After the museum we walked around the city for a bit, saw Notre Dame Cathedral, the French-inspired post office, and walked through the park where there were many many Vietnamese women doing exercises to music. Don tried to join in and got some odd looks.


Cu Chi Tunnels
The village of Cu Chi is about 50km outside of Saigon and has a network of 250km of tunnels which were built during the war with the French and expanded at the start of the American War. The locals would hide in the tunnels, appear out of nowhere, shoot American soldiers, and disappear. The doors out of the tunnels are very well camouflaged and SO tiny, as are the tunnels themselves. I crawled through about 40m of them, and I was extremely uncomfortable and wanted to get out as soon as possible. And the tunnels have been expanded to tourist-size, so they were originally even smaller which is hard to imagine. They also had meeting rooms and kitchens, all underground. At the site, you can now shoot guns - AK47, M16, etc - which are VERY loud, so as we walked through the tunnel site, we could hear gunshots which was a bit creepy.
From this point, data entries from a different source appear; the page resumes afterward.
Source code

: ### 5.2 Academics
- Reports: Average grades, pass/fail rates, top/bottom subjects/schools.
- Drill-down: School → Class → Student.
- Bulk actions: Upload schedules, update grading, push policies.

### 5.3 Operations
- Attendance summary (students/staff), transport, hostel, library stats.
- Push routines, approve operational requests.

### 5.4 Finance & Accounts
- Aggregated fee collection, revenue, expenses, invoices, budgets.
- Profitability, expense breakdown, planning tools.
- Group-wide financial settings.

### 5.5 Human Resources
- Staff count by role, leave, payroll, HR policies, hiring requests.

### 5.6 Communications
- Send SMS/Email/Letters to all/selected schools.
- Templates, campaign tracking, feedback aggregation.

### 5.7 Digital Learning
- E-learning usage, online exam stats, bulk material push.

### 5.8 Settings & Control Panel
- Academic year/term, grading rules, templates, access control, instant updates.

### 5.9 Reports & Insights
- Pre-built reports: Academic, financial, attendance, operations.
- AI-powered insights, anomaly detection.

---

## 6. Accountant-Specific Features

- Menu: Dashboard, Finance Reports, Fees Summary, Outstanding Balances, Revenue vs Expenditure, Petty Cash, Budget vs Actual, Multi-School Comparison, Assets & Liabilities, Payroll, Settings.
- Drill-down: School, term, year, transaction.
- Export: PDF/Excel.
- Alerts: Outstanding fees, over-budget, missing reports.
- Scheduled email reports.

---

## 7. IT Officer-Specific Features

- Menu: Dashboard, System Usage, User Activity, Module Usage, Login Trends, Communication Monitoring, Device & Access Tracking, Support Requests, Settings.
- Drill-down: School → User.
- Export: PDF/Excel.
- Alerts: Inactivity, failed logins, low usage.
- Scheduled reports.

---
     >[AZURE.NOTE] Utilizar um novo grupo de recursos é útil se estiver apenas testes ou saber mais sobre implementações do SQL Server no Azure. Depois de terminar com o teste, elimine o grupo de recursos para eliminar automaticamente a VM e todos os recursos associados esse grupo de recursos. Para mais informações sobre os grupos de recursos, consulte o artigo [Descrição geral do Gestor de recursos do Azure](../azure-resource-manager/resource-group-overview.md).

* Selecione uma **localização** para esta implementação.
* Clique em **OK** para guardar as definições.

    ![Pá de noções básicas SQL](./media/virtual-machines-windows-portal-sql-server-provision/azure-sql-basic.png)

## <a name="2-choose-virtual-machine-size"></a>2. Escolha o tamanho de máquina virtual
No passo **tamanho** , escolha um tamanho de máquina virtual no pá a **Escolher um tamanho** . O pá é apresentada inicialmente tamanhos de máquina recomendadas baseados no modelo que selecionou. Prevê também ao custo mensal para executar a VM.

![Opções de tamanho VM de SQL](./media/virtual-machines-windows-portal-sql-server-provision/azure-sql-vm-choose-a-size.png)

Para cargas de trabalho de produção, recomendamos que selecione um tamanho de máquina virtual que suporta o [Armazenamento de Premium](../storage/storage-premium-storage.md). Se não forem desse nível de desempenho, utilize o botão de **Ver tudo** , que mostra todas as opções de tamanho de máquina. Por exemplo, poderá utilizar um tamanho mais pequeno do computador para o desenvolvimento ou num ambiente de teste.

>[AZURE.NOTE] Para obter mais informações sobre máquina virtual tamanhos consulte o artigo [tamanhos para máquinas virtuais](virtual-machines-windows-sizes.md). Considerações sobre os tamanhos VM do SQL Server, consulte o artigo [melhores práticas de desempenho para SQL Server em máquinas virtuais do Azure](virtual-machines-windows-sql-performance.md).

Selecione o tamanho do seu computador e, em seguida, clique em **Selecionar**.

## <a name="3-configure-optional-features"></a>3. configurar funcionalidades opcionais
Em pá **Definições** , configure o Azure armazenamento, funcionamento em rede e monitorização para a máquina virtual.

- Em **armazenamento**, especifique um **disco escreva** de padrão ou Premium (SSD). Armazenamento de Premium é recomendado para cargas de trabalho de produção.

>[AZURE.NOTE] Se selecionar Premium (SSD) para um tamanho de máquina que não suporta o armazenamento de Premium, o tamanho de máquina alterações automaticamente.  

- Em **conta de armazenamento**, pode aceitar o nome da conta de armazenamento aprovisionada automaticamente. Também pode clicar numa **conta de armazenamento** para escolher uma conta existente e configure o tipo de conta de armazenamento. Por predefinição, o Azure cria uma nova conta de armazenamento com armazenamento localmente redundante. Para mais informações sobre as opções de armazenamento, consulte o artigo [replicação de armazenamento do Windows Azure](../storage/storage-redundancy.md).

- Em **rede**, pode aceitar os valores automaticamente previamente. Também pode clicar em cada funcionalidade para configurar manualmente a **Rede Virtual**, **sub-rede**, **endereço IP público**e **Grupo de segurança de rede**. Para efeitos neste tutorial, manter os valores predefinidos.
Our guide was very knowledgeable but also very affected by the war - his father fought and his younger brother was affected by Agent Orange - so his explanations and information was very one-sided, but I did find it interesting to hear his views on America.


Don's house
Right before I left we spent some time at Don's house outside of Saigon. It was great meeting his family, and his cute little cousins, and seeing his house. We also went to a very crazy night club which played insanely loud techno music and had lots of flashing lights... Plus we were in a village so white people do not go there very often, which made it an interesting experience.


Food
I did not eat anything too weird. I think the strangest would be fried frog, but that's not too unusual. I also drank snake wine which was less than delicious. It is some alcohol which tastes more like liquor than wine, and has a whole cobra with its organs and all inside the bottle. Overall though, the food was amazing. It's all very fresh, lots of vegetables, herbs, and of course rice. The flavors they mix are pretty simple but make awesome combinations.


The People
I met a lot of very friendly people and several who loved America because they had family there. However, overall, I found the people demanded money a lot more than in any other place I have been. Every time you took someone's picture, they wanted you to pay them, and a lot of the time I felt like a dollar sign walking around. Cambodia, for example, is a lot more poor than Vietnam, but the people there were smiley and open and sincerely friendly, ready to invite you to their home and give you what they can. This was certainly not my experience in Vietnam. However, I did meet friendly locals, many of whom patted me on the butt as a sign of affection which seems to be common there!


I will post tons of pictures on Kodakgallery once I get them all from Kit!